The day that the sex occurred....no.......... drained. Literally, figuratively. Out of Esso, out of Zippo Lighters. Some sort of energy transfer going on. Where did the energy go?

Ah, now it is clear. After sex she would go out and ride her bike for two hours. Left me home, a deflated dinosaur.

Maybe that is where the term "Vamp" came from? !!


----------



## Talker67 (Apr 7, 2016)

orgasms are VERY helpful. I hear all the time "i am so tired/stressed/overworked/have no time for sex" and on and on. For me it is exactly when i AM all stressed out that sex feels so good. Its like you stop, say "enough is enough, i need to get laid NOW!" And it DOES help.


----------



## Mr. Nail (Apr 26, 2011)

I think it varies a lot by person. Mrs Nail and I are at the end of a long project this week. We are down to the last 27 hours right now. I was wanting to get a "jump" start this morning, but she is so stressed that she can't even think about it. In fact, she is cleaning house which is what she does when she is stressed and there is nothing she can do to move the project along.
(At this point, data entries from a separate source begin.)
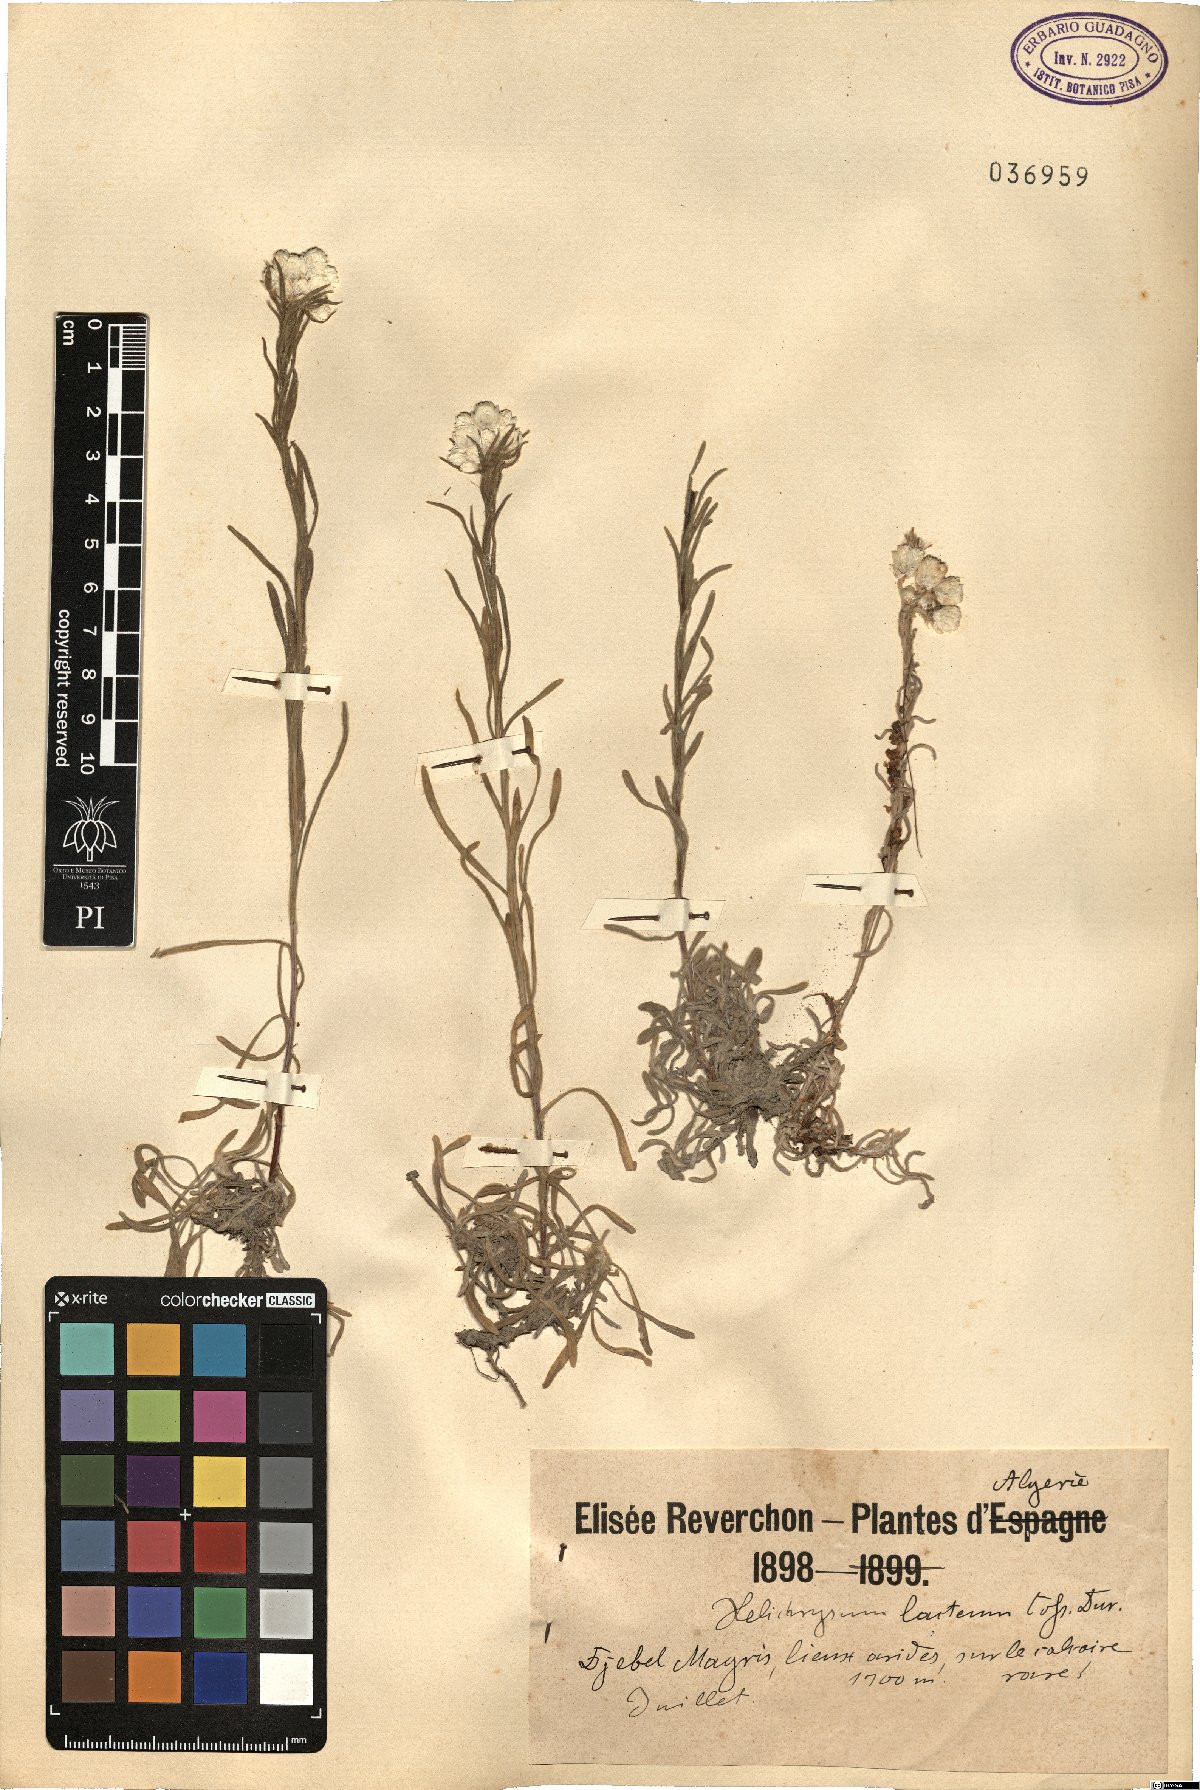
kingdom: Plantae
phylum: Tracheophyta
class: Magnoliopsida
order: Asterales
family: Asteraceae
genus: Helichrysum
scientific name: Helichrysum lacteum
My dad used to do the same thing. When we were under time pressure he would stop everything and clean the shop. 

Anyway we literally have one bit of paperwork to get done, one scheduled meeting, and a delivery. Some non related tasks have been added to the delivery trip. I have to meet my Sister and give her the emotional support she needs. I have to rush home and Set up a room for a different Group. But after that it's wings or Steaks and freaking unwind. She might be in the mood By Friday night but I'm double booked then, so Saturday morning is the bet. 

Oh BTW This is the Week that the other bedroom becomes available.


----------



## Lostinthought61 (Nov 5, 2013)

well it certainly expands the concept of "getting a head of the class"


----------



## john117 (May 20, 2013)

The best sex of my life was the five years we were in grad school doing research / teaching / writing disseminations and dealing with two very young children. Both of us were 35-40 when it started and finished. Not exactly spring chicken.


----------